------ MATERIAL TO PROCESS ------

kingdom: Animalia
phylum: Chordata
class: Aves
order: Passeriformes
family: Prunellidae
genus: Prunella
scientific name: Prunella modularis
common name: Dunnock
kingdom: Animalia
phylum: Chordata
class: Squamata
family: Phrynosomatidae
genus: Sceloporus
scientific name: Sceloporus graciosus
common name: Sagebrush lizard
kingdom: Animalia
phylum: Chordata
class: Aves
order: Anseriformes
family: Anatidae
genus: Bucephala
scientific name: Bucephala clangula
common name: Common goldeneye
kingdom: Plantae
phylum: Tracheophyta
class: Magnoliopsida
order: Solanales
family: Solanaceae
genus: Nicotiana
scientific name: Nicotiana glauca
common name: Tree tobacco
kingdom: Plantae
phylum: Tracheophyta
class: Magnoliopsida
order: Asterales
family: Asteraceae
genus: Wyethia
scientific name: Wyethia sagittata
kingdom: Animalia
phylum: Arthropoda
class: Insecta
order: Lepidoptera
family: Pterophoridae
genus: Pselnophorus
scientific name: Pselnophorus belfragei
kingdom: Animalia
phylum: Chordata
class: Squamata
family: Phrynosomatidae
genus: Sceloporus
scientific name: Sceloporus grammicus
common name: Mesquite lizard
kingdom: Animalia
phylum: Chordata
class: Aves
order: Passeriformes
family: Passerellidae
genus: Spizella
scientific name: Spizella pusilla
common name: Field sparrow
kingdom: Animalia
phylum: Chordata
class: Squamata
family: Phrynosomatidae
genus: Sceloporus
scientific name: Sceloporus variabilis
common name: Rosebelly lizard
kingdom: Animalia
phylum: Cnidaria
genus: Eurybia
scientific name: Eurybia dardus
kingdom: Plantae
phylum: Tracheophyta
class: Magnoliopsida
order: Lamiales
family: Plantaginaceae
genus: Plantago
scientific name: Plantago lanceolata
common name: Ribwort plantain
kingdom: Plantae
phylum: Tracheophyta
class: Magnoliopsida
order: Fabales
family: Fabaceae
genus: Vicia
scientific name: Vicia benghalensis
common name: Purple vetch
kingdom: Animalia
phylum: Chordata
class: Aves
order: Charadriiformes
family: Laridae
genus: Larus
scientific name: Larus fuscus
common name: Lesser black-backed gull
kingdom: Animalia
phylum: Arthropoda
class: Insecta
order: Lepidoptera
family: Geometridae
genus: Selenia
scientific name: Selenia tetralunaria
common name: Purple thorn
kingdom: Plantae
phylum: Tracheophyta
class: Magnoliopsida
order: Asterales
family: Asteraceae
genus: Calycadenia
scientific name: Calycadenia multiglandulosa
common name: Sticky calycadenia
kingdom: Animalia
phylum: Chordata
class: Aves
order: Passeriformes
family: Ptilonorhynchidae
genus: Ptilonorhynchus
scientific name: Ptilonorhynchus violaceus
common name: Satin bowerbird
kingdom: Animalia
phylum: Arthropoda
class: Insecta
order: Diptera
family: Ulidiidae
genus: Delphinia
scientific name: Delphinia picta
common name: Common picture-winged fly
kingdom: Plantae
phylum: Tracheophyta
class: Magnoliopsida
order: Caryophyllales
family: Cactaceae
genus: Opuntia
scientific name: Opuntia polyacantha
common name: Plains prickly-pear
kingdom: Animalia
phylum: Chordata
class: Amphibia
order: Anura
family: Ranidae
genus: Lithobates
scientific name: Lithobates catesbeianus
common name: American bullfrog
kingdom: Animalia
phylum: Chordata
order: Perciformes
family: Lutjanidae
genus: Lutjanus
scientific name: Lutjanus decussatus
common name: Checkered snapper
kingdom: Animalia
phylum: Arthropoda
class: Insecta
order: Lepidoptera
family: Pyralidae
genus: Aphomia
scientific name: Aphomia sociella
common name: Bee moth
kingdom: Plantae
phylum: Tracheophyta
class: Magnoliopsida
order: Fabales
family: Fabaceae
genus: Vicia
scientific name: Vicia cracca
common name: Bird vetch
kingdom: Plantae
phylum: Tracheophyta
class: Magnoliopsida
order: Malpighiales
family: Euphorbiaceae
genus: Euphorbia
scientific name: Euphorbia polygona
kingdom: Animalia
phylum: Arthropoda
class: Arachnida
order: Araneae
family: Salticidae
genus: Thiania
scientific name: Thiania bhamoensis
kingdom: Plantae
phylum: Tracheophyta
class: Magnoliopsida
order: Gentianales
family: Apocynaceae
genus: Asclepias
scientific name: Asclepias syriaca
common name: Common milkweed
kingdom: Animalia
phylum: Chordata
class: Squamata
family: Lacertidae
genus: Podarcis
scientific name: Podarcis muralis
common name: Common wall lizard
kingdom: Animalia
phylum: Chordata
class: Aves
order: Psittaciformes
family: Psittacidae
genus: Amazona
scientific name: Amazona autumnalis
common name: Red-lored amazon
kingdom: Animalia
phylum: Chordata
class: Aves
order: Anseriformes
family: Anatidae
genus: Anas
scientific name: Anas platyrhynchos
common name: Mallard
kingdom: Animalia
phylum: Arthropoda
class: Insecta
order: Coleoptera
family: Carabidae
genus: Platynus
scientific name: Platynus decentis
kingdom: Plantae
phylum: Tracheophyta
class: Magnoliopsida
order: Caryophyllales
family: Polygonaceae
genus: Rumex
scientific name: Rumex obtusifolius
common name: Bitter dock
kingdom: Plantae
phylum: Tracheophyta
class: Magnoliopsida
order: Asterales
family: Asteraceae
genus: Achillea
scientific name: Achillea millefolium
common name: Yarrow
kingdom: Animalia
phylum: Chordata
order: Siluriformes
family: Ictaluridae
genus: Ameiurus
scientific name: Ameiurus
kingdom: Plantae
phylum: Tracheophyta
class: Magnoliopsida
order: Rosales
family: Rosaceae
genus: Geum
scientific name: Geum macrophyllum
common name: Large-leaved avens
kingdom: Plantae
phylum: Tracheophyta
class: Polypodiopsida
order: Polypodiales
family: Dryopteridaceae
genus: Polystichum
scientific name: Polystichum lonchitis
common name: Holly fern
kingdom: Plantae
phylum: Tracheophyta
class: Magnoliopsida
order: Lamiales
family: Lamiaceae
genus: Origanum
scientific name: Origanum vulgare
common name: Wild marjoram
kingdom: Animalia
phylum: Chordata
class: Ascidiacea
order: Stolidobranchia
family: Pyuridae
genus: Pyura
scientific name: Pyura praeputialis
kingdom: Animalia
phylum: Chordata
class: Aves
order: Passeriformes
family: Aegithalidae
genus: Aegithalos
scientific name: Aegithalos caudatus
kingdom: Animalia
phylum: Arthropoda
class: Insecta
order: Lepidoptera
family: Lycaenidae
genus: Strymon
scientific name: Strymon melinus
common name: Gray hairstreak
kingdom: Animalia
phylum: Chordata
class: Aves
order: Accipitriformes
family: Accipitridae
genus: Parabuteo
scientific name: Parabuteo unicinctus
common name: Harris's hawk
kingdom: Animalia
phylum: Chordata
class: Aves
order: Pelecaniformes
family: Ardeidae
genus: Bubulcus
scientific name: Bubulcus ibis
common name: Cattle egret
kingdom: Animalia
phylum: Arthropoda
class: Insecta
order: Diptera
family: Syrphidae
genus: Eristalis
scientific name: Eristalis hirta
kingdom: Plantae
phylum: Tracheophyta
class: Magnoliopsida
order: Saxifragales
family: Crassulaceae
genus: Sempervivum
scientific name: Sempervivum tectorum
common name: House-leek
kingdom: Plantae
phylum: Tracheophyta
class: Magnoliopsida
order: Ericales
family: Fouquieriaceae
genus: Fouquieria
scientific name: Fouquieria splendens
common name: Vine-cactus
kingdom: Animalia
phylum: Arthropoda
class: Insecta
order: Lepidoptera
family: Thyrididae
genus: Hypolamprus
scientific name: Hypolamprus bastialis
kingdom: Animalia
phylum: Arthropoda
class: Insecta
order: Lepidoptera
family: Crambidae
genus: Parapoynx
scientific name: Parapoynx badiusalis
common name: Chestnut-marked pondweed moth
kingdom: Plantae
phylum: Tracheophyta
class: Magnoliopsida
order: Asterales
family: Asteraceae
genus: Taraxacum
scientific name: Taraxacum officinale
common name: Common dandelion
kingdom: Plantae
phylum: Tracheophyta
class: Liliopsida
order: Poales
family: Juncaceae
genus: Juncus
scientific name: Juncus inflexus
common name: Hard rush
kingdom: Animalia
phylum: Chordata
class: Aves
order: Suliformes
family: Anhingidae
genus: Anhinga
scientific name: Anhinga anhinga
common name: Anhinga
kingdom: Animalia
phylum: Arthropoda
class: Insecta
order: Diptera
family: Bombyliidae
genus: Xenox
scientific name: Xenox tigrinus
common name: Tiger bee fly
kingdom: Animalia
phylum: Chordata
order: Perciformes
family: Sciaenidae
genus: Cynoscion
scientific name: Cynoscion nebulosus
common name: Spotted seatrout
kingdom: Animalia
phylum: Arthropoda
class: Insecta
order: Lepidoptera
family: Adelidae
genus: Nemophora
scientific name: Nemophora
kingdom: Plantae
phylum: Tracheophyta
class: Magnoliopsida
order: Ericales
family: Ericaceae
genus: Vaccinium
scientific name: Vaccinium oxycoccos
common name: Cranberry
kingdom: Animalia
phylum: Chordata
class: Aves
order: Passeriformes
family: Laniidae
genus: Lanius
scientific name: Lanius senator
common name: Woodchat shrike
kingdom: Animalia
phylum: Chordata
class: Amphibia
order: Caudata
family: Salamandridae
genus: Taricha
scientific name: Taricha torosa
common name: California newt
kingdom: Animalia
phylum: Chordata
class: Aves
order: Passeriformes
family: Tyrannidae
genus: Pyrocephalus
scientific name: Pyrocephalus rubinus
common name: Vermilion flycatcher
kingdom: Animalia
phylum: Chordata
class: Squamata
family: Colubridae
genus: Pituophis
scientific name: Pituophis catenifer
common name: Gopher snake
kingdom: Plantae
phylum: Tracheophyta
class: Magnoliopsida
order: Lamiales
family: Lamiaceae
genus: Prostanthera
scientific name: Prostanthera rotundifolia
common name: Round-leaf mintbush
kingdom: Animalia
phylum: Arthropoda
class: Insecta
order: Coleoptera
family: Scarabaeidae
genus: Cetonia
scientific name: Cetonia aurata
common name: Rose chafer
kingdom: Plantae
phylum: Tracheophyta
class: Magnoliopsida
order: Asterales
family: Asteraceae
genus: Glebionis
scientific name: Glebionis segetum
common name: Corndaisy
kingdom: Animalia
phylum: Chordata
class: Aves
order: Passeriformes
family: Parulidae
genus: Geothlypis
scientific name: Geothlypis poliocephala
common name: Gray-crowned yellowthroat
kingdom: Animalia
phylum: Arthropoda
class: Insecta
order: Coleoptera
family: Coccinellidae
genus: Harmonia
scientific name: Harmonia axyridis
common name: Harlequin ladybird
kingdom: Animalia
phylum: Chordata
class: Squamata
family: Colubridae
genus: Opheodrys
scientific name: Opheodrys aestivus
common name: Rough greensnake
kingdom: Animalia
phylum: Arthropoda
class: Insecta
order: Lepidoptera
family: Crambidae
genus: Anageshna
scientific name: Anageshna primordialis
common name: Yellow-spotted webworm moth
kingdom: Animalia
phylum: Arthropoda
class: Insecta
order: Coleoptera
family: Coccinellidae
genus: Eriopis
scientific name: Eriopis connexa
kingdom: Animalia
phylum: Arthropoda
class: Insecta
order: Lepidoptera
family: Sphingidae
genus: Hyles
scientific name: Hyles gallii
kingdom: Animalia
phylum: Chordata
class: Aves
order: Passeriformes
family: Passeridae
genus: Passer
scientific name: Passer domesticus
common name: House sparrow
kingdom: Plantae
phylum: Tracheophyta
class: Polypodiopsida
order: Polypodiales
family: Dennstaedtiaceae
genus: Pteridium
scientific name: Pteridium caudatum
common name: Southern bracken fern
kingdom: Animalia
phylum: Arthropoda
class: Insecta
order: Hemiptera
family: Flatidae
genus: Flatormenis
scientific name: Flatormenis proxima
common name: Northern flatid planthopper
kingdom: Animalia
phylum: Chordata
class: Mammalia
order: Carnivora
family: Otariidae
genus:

------

* _GIVEN INSTRUCTION_: Present the lines of the records starting at the one containing "order: Malpighiales" and ending at the one containing "common name: Common milkweed", inclusive, as a JSON list of strings with one string per line and no blank lines.

* _REPLY TO THE EXERCISE_:
[
  "order: Malpighiales",
  "family: Euphorbiaceae",
  "genus: Euphorbia",
  "scientific name: Euphorbia polygona",
  "kingdom: Animalia",
  "phylum: Arthropoda",
  "class: Arachnida",
  "order: Araneae",
  "family: Salticidae",
  "genus: Thiania",
  "scientific name: Thiania bhamoensis",
  "kingdom: Plantae",
  "phylum: Tracheophyta",
  "class: Magnoliopsida",
  "order: Gentianales",
  "family: Apocynaceae",
  "genus: Asclepias",
  "scientific name: Asclepias syriaca",
  "common name: Common milkweed"
]